Frank Henry Shapleigh

Frank Shapleigh. Fort Marion, 1888. Oil on canvas. 15" x 21", framed. Collection of Flagler College.

Frank Shapleigh. Fort Marion, 1888. Oil on canvas. 15″ x 21″, framed. Collection of Flagler College.

Frank Henry Shapleigh is one of the best-known artists who resided at the Hotel Ponce de Leon. Born in Boston 1842, Shapleigh studied at the Lowell Institute Drawing School and was a member of the Boston Art Club. In 1866 he traveled to Paris where he studied with Emile Lambinet, an artist associated with the French Barbizon School.

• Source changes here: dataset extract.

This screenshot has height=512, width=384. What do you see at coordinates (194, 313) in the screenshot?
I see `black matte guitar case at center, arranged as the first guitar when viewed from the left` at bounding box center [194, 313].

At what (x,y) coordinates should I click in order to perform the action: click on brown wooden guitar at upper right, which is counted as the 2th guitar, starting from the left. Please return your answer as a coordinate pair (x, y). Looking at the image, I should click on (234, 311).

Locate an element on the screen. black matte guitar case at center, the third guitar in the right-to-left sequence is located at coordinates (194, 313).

After serving in the Civil War from 1862-1863, Shapleigh traveled to Europe and California, where he painted impressive landscapes of Yosemite. After his honeymoon in the White Mountains of New Hampshire in 1873, from 1877 to 1893 Shapleigh occupied a summer studio at the prominent Crawford House resort where he sold his work to tourists. It is said that his paintings of the White Mountains were instrumental in the development of the location as a tourist destination.

Shapleigh began visiting Saint Augustine in 1886, two years before the Hotel Ponce de Leon would open. During that time he painted alongside Martin Johnson Heade and William Staples Drown. From 1888 or 1889 until 1892, Shapleigh was an artist-in-residence at the Hotel Ponce de Leon, occupying Studio # 1.

Shapleigh has been described as a “painter of places,” often inscribing the location on the back of the canvas. As many of his contemporaries, Shapleigh’s paintings were evocative of the French Barbizon School, though his depictions of the rugged landscape were decidedly “American.” His most successful works were those he created for his own private enjoyment; intimate paintings of old structures such as barns and mills, and boats along the coastline. In these paintings Shapleigh had a freer hand, and experimented with paint application, using an “impressionist brush stroke.”

Shapleigh died in New Hampshire in 1906. His scenes of St. Augustine have become more desirable recently as early examples of Florida fine art.

Author: Whitney Warren Shafer

Sources: Frank Henry Shapleigh Art & Artist File, Smithsonian American Art Museum/National Portrait Gallery Library, Washington D.C.; William G. Hennessy and Frederic A. Sharf, “Frank Henry Shapleigh, painter of places,” Antiques 80 (Nov. 1964), 450-452.